Actors and musicians have openings all the time. They have their first opening night, which must be particularly nerve-racking, but after that, surely they get used to the butterflies. Performance art of any kind requires this strength, at the very least. Besides, performance artists thrive off the applause of their audiences.
But artists are entirely different. We live in our studios for hours, days, months and even years with no one seeing what we do. We’re not performers. We like a certain distance to be maintained between ourselves and the work we make. We’re sort of like groundhogs that live underground most of the time, only poking up above ground whenever it’s absolutely necessary.
I’m unclear when openings for individual artists first began, although I figure it must have started with modernism. The premodern vernissage (the word means “varnishing day”) was an event for multiple artists who were members of the academy. The opening reception for a single artist, on the other hand, required “one-person” shows, in galleries and museums. In any event, there were one-person shows in the early 20th century, and by the time of the abstract expressionists, the opening reception for a one-person exhibition, with the artist standing around like a beefeater while people mill about talking and looking at the work, was as fully a part of an art exhibition as the art itself.

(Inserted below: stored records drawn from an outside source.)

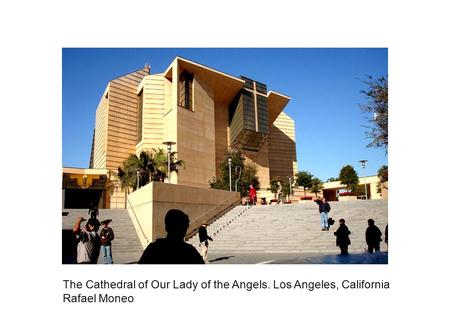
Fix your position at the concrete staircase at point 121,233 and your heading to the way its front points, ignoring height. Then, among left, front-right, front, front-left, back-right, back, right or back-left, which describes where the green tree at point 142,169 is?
back

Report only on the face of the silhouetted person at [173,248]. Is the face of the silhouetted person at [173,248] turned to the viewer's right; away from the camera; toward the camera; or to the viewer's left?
away from the camera

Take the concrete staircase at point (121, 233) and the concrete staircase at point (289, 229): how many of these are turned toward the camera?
2

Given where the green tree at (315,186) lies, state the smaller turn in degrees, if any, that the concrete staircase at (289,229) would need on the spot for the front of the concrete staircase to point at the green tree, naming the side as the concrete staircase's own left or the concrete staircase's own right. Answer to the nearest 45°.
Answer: approximately 180°

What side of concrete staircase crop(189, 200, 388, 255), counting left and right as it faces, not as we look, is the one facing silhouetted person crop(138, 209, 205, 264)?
front

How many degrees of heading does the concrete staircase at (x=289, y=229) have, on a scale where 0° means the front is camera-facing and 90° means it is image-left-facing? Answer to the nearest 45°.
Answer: approximately 0°

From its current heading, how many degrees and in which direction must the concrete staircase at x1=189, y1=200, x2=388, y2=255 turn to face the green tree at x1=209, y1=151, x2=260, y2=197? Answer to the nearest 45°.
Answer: approximately 180°

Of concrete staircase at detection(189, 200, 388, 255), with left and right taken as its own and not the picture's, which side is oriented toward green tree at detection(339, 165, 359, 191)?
back

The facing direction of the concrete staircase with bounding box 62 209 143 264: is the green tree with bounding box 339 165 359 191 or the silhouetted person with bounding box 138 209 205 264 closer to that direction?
the silhouetted person
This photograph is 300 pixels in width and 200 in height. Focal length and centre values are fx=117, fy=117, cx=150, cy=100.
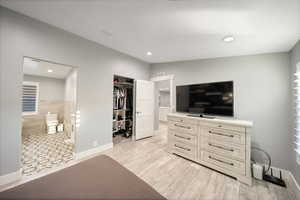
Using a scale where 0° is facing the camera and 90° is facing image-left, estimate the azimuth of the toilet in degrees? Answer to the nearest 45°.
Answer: approximately 0°

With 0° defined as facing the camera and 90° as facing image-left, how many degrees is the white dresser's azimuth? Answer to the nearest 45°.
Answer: approximately 45°

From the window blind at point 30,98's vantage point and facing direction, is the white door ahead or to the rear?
ahead

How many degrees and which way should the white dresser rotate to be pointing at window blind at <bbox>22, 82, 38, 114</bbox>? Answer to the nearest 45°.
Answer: approximately 45° to its right

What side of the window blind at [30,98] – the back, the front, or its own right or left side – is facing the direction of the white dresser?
front

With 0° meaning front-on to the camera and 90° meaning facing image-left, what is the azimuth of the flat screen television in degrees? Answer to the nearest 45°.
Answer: approximately 45°

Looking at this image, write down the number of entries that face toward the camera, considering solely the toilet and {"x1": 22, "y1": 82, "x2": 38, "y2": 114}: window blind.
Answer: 2

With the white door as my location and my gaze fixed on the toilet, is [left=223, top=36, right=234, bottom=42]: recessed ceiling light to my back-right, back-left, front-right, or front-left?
back-left

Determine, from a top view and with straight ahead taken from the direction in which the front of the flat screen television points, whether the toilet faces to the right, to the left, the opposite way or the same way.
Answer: to the left
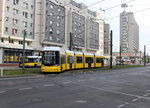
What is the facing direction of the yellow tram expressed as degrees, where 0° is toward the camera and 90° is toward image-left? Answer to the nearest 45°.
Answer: approximately 45°
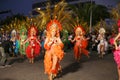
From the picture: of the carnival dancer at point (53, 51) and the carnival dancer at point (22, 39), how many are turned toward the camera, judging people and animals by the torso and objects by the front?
2

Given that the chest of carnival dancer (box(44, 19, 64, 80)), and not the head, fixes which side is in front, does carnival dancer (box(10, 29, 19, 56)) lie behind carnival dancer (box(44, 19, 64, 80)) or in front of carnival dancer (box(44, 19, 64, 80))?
behind

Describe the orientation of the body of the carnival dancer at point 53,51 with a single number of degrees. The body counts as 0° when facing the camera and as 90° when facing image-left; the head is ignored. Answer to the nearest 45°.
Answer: approximately 0°

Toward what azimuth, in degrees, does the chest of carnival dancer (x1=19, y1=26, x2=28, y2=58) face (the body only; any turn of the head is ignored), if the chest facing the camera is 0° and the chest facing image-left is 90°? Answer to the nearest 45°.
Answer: approximately 0°
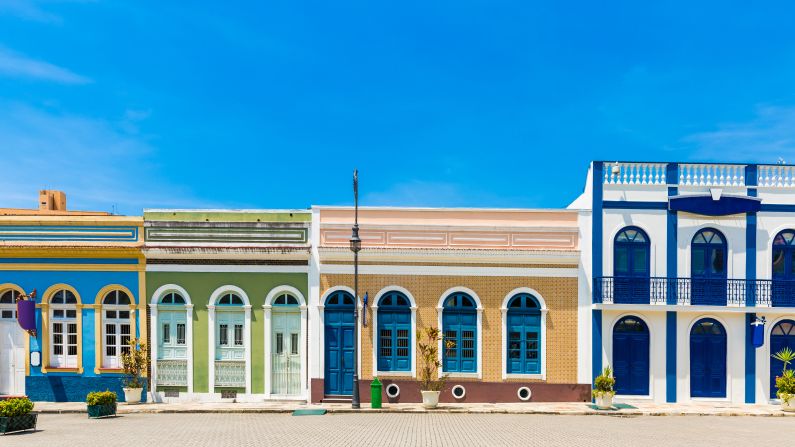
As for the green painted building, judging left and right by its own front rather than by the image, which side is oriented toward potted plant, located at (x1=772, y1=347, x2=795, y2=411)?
left

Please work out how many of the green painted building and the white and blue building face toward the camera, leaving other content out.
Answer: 2

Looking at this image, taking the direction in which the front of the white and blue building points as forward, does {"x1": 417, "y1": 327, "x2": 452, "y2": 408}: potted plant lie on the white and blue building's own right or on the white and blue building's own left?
on the white and blue building's own right

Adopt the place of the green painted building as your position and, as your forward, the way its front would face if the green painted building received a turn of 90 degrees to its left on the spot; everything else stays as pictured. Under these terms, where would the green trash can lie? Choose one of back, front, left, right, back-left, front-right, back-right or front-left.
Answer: front-right

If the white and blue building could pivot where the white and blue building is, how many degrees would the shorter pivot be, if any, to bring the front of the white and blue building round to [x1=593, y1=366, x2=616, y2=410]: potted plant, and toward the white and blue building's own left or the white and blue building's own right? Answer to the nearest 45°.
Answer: approximately 45° to the white and blue building's own right

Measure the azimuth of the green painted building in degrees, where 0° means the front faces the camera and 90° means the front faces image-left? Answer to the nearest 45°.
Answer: approximately 0°

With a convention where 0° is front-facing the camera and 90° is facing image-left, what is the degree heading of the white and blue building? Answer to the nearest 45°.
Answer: approximately 0°

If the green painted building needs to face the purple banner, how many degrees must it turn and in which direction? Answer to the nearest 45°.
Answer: approximately 90° to its right
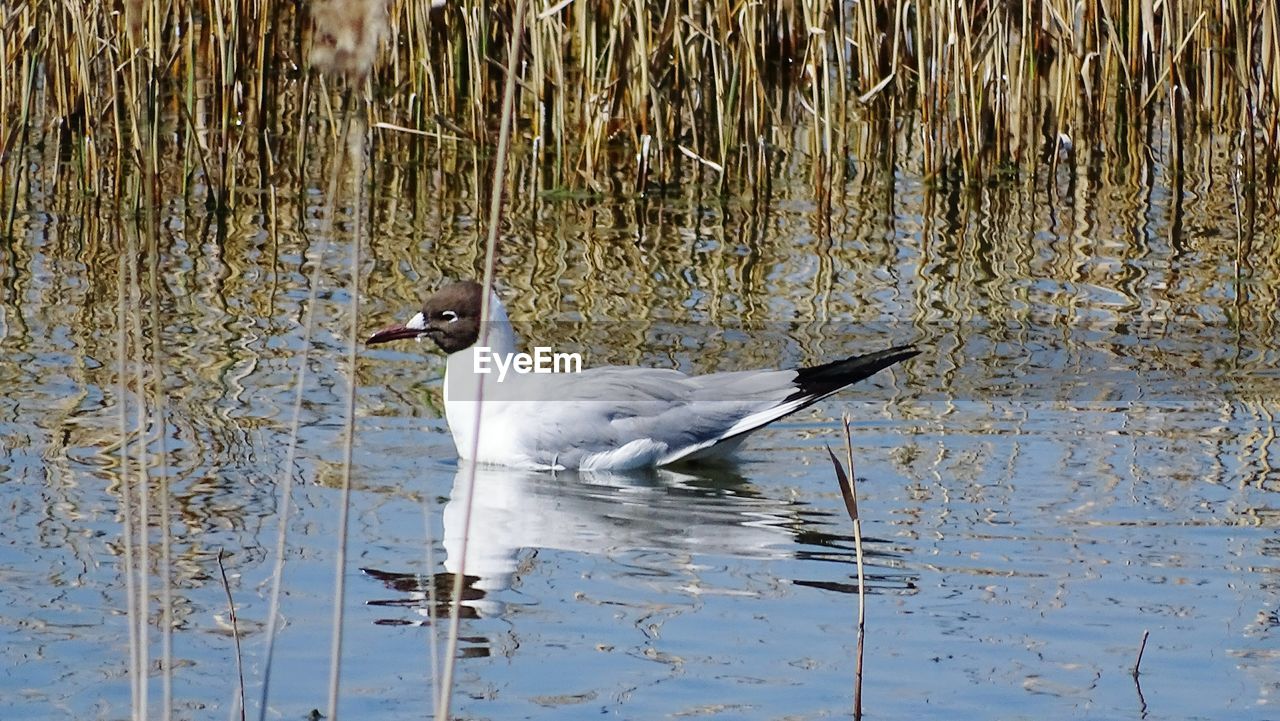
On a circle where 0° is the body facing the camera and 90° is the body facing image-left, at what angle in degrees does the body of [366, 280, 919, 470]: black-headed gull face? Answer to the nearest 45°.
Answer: approximately 90°
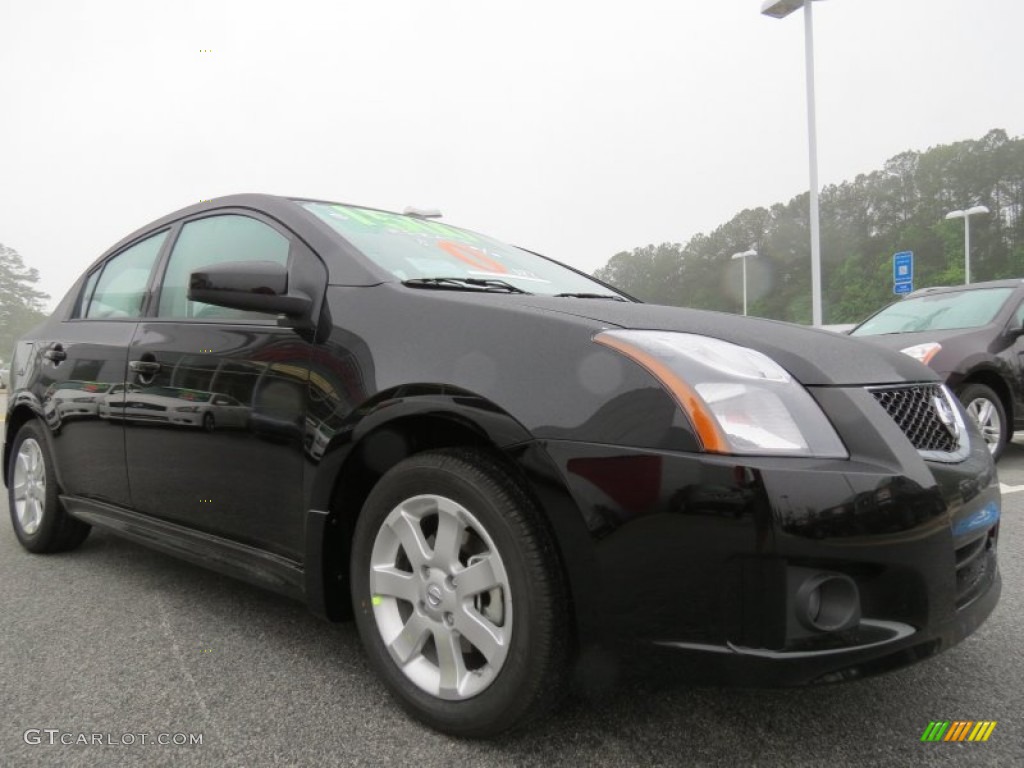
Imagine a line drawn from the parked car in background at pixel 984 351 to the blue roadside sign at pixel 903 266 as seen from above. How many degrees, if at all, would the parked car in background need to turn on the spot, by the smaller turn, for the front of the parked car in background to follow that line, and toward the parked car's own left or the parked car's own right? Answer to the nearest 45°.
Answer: approximately 135° to the parked car's own right

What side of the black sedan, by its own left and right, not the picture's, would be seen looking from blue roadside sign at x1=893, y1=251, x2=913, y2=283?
left

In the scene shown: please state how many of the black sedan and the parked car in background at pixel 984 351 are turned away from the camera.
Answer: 0

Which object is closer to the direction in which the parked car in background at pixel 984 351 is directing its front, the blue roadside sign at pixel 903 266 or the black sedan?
the black sedan

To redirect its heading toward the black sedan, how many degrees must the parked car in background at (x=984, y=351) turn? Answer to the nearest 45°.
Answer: approximately 45° to its left

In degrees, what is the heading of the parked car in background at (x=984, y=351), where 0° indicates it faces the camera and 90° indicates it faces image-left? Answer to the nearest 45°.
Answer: approximately 45°

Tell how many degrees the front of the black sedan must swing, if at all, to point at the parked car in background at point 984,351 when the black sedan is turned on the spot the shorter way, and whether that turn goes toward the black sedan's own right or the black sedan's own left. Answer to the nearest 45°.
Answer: approximately 90° to the black sedan's own left

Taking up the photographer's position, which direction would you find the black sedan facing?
facing the viewer and to the right of the viewer

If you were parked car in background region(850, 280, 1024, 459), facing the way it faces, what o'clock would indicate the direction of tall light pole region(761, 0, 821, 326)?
The tall light pole is roughly at 4 o'clock from the parked car in background.
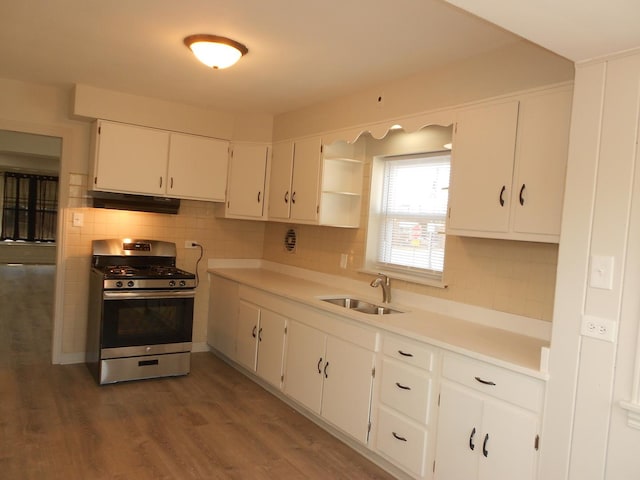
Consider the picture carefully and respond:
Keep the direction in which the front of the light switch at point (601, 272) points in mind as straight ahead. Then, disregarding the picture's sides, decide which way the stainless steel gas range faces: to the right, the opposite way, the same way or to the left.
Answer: to the left

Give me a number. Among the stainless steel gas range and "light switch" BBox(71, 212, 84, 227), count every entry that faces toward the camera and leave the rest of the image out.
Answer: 2

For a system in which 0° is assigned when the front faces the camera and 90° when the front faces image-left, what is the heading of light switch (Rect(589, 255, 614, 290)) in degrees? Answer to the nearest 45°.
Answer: approximately 45°

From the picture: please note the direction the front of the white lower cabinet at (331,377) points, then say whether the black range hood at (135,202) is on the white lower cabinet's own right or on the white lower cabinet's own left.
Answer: on the white lower cabinet's own right

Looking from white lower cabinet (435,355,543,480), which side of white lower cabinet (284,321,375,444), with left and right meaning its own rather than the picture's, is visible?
left

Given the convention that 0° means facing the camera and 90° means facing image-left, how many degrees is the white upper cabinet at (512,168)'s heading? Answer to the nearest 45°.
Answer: approximately 45°

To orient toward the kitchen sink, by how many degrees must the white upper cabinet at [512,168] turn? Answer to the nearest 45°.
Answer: approximately 90° to its right

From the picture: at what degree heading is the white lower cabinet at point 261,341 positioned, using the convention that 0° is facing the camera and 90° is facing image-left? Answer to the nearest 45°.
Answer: approximately 45°

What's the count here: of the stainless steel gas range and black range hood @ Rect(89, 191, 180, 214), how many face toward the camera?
2

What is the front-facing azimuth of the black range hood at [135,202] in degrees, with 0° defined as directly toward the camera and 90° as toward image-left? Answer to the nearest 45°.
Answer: approximately 0°
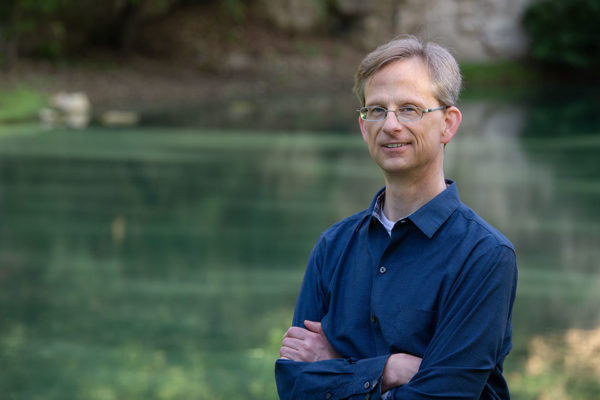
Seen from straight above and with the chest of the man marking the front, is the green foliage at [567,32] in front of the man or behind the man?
behind

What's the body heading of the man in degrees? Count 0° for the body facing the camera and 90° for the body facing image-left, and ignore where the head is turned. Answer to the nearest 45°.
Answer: approximately 45°

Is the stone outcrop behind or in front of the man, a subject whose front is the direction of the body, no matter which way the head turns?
behind

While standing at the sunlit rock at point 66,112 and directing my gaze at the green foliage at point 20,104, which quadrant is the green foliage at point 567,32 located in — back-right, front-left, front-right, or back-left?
back-right

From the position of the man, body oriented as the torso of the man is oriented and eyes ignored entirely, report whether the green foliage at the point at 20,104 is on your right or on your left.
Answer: on your right

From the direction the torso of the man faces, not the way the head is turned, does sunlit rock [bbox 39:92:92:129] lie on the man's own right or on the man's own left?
on the man's own right
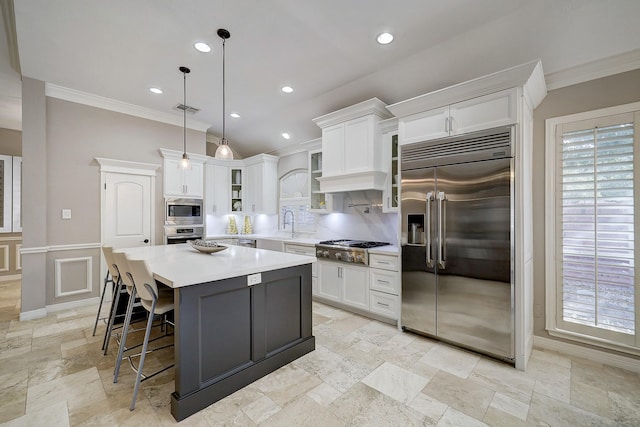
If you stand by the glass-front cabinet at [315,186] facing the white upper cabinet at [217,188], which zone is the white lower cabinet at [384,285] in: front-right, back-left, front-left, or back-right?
back-left

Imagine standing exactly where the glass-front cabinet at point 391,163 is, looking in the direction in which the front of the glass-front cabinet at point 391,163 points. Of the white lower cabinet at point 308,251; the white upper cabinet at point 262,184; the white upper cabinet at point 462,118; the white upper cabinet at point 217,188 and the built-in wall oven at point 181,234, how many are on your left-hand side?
1

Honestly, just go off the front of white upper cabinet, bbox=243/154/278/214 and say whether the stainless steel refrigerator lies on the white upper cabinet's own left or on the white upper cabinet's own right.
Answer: on the white upper cabinet's own left

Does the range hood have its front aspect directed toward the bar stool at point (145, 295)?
yes

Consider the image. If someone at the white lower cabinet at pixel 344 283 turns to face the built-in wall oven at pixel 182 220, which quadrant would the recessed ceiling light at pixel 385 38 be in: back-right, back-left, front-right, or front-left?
back-left

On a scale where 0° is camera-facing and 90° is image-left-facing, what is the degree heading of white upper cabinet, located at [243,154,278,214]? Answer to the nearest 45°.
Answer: approximately 45°

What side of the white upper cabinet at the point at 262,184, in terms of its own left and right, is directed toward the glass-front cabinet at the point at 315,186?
left

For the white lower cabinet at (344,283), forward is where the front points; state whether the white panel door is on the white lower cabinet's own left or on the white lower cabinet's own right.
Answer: on the white lower cabinet's own right

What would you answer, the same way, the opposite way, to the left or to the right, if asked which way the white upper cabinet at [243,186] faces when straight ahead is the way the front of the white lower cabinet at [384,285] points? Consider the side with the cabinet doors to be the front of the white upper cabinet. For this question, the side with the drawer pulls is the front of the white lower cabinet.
to the left

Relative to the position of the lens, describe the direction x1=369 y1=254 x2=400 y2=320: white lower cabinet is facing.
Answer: facing the viewer and to the left of the viewer

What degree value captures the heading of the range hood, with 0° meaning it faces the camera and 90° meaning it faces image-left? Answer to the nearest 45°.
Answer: approximately 45°
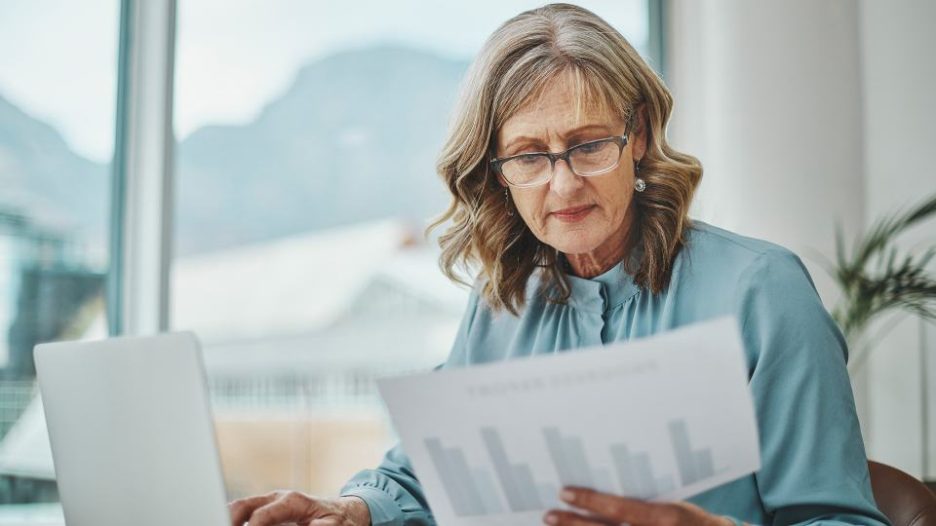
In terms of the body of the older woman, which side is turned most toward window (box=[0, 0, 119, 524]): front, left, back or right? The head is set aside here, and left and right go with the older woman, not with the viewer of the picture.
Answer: right

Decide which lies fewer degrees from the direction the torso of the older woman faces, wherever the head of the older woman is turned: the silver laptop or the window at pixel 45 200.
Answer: the silver laptop

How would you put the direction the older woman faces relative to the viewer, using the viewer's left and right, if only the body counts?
facing the viewer and to the left of the viewer

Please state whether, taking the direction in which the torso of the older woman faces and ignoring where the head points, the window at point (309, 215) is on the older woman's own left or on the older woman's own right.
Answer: on the older woman's own right

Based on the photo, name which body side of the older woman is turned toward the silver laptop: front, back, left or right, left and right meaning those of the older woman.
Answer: front

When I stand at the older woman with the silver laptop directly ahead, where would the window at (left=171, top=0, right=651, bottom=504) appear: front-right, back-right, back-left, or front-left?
back-right

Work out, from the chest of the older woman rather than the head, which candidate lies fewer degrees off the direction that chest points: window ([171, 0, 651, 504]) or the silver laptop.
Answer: the silver laptop
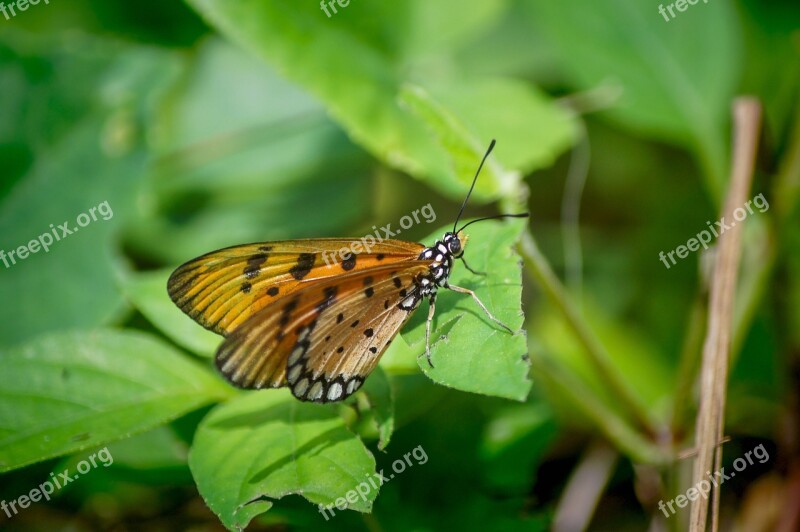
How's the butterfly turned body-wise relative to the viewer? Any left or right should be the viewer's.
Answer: facing to the right of the viewer

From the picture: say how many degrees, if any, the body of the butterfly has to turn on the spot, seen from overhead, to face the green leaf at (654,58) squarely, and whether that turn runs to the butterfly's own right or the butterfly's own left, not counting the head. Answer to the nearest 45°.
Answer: approximately 45° to the butterfly's own left

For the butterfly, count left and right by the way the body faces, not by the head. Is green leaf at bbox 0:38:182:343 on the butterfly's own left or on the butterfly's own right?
on the butterfly's own left
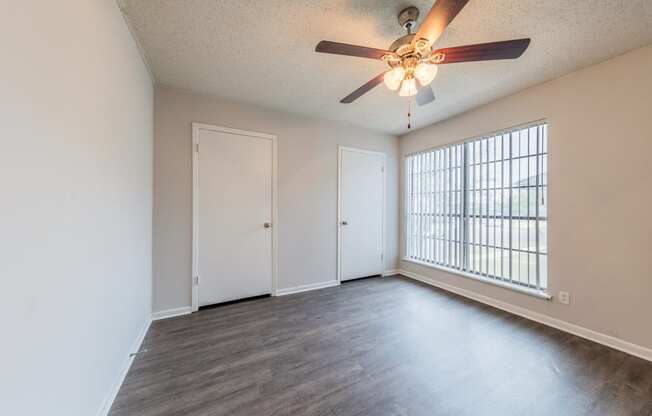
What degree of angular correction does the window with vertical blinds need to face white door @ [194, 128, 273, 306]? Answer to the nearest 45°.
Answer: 0° — it already faces it

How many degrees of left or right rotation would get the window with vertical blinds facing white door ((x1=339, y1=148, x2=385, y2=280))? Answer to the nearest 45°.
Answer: approximately 45° to its right

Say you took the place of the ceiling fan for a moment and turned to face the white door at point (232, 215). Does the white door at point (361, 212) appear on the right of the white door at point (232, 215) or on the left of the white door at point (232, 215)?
right

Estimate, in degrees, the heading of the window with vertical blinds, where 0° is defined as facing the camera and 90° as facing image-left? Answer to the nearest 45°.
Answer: approximately 45°

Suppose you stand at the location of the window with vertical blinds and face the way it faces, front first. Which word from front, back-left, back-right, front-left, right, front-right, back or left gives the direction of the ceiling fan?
front-left
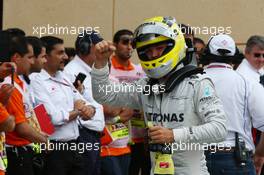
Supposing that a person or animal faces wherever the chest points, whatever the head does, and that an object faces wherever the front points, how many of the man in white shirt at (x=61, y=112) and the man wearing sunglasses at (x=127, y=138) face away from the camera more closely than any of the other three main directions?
0

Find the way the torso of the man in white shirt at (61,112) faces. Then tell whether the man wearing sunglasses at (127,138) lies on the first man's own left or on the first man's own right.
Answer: on the first man's own left

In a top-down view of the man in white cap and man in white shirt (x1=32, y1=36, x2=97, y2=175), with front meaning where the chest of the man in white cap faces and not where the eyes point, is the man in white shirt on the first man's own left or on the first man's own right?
on the first man's own left

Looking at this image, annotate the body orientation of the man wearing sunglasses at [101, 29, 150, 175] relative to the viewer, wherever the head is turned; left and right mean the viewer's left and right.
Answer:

The opening, although gratifying that part of the artist that yearns for applause and approval, is difficult for most artists I know. If a play doesn’t command an audience, it shuts down. Galleries and museums, on the other hand, don’t shut down shows because no one comes, or attendance is poor, or no sales take place, or no one likes the art. The reaction to art is much more difficult to get a hold of, and is often vague and unclear, or not known or understood right away. At the end of an opening, artists leave with the feeling that nothing has happened.
Modern artists have taught themselves to live with both the uncertainty of their art and the uncertainty of the response to it. Most console themselves that no matter what the response, deep down their art is good. Whatever people think about their art (and what they say they think is rarely the truth), artists go on. They’re equipped with spectacular perseverance. When the show closes, they always go right back underground to make more art.